* START ARTICLE *

So I've been doing my part for the economy. Some of you may read that last paragraph and say, "that's wonderful." And it is wonderful, but for those three separate jobs of fence, storage container, and new garage, I had to deal with no less than eight separate contractors plus the Teamsters. The thing I've learned about contractors over the last two months is that they're only on time when it comes to asking for a check. What this amounted to was being held hostage, as contractors don't seem to have a day-to-day comprehensive plan. Instead, they ask some critical question that should have been determined several weeks prior every two to eight hours for every day on the job.

Take for instance that first ever video on The Garden Life and Times of Justin Husher, which was shot, directed, and executively produced by Birch, with some Apple product. Now this video shows me in desperate times, a man beaten by nature. I was tasked with the removal of 12 wooden fence posts on a rainy Thursday so that the fence guys could put their subsequent other fence posts in on Friday. Now being that these contractors bid these jobs from paper proposals without ever having been to the job site, how were they to know these old posts were in their way? And subsequently, personally, how was I suppose to know that these fence posts were in their way, or that I (and not them) was responsible for removing these posts, being that these contractors never came out to the farm?

So when the fence guys finally did get out there and were finally putting their posts in, the process came to a halt on the south side of the farm when the fence guys informed me that the wooden posts were in their way AND that it was not their job to remove them. I scrambled calling everybody I knew for help. Like the ol' reliable that he is, Birch came to the rescue. First, we tried digging the posts out, then digging plus sledge-hammering, then digging plus sledge-hammering plus drilling posts into the fence posts to give us a better grip. Through these processes, we were able to extract five posts in two hours and were feeling broken.

Of course, that's when Subee-1 came to the rescue. Basically, Subee-1 became a battering ram extraordinaire. What we hoped to accomplish with 50 sledge-hammerings was completed with one or two rams from Subee-1. Subee-1 so thoroughly loosened the fence posts, we no longer had to do any digging, and the posts literally just pulled on up. The last seven posts came out in an hour. I encourage everybody to check out the minute long video, and if you're a National Marketing Manager for Subaru of USA, then it's a must.

As of now, the fence is completed. It looks great. Sterling Fence did a great job and were a pleasure to work with despite the last minute scrambling. The Federal bidding process for my Stimulus dollars saved me and my grant a lot of money, which ultimately allowed me to afford my shed, which is actually a re-purposed storage container.

For the record, I want to thank Randie Kuhn of OSU Extension. Because without her, the Re-Imagining Cleveland Grant would be and would have been nothing.

Now back to the shed, I opted for the re-purposed storage container instead of your run-of-the-mill shed because I didn't want it to get stolen. This is Cleveland, and entire 10 by 10 sheds have disappeared overnight. Given all of the horror stories about the neighborhood from the mouth of Pete Gagepro across the street, I wanted something secure, and a flimsy ol' vinyl shed from Home Depot wasn't gonna cut it.

* END ARTICLE *
* START GIVEN DATA *

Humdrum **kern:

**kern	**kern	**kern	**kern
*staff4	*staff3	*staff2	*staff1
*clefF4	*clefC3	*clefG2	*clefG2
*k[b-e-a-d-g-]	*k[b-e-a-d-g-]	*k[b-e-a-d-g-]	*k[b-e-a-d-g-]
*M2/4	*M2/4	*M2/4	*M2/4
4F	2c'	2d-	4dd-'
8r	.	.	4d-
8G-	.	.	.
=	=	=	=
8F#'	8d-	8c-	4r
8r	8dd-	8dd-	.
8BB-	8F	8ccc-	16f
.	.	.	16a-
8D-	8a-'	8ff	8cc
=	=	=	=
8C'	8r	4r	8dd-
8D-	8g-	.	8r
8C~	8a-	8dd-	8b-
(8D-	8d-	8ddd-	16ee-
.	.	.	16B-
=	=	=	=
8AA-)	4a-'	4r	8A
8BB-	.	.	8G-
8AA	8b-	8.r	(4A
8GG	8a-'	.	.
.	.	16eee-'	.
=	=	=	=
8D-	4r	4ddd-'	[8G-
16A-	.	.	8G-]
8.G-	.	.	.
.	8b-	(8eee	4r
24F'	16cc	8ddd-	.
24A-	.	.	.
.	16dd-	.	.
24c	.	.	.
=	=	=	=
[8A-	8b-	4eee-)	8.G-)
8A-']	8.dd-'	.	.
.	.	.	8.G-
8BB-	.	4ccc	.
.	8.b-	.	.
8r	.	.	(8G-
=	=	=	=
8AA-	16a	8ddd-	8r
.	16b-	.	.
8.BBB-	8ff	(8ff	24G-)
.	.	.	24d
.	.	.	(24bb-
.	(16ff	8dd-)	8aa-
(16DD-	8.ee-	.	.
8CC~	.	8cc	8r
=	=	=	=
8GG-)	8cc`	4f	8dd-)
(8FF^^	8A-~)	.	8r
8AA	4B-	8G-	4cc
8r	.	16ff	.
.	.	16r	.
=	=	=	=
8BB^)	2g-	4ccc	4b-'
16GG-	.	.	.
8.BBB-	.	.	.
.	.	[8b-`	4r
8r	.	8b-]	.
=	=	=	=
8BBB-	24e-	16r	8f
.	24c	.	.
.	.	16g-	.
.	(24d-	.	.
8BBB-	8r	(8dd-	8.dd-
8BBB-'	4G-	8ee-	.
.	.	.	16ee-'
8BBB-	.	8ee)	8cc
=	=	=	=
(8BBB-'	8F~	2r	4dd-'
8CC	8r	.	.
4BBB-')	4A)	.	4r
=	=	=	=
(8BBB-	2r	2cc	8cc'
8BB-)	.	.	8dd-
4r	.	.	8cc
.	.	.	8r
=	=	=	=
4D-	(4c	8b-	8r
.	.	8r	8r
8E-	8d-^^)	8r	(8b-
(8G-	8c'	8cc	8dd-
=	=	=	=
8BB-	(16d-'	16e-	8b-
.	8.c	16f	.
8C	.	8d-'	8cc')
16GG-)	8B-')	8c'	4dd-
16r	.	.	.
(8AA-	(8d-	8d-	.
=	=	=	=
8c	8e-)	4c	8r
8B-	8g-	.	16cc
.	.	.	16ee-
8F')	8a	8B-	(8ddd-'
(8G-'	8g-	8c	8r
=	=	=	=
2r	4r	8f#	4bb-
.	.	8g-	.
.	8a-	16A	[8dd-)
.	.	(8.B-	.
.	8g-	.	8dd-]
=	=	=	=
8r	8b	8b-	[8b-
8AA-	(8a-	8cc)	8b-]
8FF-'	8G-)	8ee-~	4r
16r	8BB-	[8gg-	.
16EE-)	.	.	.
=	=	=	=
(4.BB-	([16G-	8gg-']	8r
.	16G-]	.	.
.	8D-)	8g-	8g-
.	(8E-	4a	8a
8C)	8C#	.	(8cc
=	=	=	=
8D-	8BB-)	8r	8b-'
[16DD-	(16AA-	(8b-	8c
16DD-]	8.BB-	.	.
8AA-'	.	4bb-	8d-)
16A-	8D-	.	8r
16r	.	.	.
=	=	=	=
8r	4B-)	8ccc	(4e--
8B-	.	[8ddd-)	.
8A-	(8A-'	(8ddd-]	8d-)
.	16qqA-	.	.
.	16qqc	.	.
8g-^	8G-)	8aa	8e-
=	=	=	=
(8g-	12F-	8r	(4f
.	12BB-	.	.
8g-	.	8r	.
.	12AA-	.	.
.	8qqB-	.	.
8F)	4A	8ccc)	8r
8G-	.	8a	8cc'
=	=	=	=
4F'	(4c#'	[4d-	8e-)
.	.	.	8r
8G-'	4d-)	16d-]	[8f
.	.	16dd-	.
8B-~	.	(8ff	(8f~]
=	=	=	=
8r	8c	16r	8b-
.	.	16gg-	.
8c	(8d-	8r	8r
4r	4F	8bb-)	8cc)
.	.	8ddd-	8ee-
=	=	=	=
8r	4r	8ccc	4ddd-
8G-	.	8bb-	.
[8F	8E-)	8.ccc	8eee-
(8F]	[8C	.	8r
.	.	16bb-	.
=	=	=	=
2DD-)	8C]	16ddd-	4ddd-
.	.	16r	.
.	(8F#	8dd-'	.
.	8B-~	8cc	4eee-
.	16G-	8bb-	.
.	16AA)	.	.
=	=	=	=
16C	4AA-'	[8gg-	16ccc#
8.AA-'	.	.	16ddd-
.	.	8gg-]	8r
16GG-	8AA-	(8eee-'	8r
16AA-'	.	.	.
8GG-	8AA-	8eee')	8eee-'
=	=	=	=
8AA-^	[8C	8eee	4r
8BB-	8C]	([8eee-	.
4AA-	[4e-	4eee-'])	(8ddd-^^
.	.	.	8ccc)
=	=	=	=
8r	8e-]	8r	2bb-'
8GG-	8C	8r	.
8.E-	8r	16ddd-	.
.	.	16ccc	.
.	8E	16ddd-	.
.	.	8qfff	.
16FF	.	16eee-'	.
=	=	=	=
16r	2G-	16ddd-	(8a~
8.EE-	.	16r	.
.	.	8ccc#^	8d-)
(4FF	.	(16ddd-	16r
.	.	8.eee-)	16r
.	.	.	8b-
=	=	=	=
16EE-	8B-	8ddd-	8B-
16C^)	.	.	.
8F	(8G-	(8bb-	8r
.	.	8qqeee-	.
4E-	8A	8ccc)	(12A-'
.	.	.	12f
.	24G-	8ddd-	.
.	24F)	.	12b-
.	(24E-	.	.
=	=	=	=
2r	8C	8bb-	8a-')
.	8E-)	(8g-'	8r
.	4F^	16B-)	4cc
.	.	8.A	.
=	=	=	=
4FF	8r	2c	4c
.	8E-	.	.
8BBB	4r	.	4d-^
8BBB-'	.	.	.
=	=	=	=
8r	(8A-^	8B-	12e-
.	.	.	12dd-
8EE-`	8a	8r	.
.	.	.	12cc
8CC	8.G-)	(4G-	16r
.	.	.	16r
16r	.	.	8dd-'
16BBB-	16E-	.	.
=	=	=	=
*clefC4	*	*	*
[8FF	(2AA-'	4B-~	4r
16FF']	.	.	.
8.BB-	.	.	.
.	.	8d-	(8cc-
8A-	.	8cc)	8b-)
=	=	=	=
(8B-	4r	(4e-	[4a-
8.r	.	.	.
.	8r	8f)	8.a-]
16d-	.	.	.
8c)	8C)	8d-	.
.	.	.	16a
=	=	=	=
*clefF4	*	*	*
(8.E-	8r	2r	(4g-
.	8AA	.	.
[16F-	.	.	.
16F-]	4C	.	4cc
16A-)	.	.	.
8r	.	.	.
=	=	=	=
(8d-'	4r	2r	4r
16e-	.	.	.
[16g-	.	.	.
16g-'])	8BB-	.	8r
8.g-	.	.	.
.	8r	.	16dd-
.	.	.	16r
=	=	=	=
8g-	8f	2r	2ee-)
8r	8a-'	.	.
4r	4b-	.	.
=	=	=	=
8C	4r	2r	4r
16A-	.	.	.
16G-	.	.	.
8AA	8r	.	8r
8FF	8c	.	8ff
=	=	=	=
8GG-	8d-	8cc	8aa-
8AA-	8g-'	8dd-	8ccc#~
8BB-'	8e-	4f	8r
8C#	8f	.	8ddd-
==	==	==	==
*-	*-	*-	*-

* END GIVEN DATA *

Reproduce, word for word, the stretch of the post about the farm fence from "Of course, that's" through "re-purposed storage container.".

RESPONSE BELOW >>
Of course, that's when Subee-1 came to the rescue. Basically, Subee-1 became a battering ram extraordinaire. What we hoped to accomplish with 50 sledge-hammerings was completed with one or two rams from Subee-1. Subee-1 so thoroughly loosened the fence posts, we no longer had to do any digging, and the posts literally just pulled on up. The last seven posts came out in an hour. I encourage everybody to check out the minute long video, and if you're a National Marketing Manager for Subaru of USA, then it's a must.

As of now, the fence is completed. It looks great. Sterling Fence did a great job and were a pleasure to work with despite the last minute scrambling. The Federal bidding process for my Stimulus dollars saved me and my grant a lot of money, which ultimately allowed me to afford my shed, which is actually a re-purposed storage container.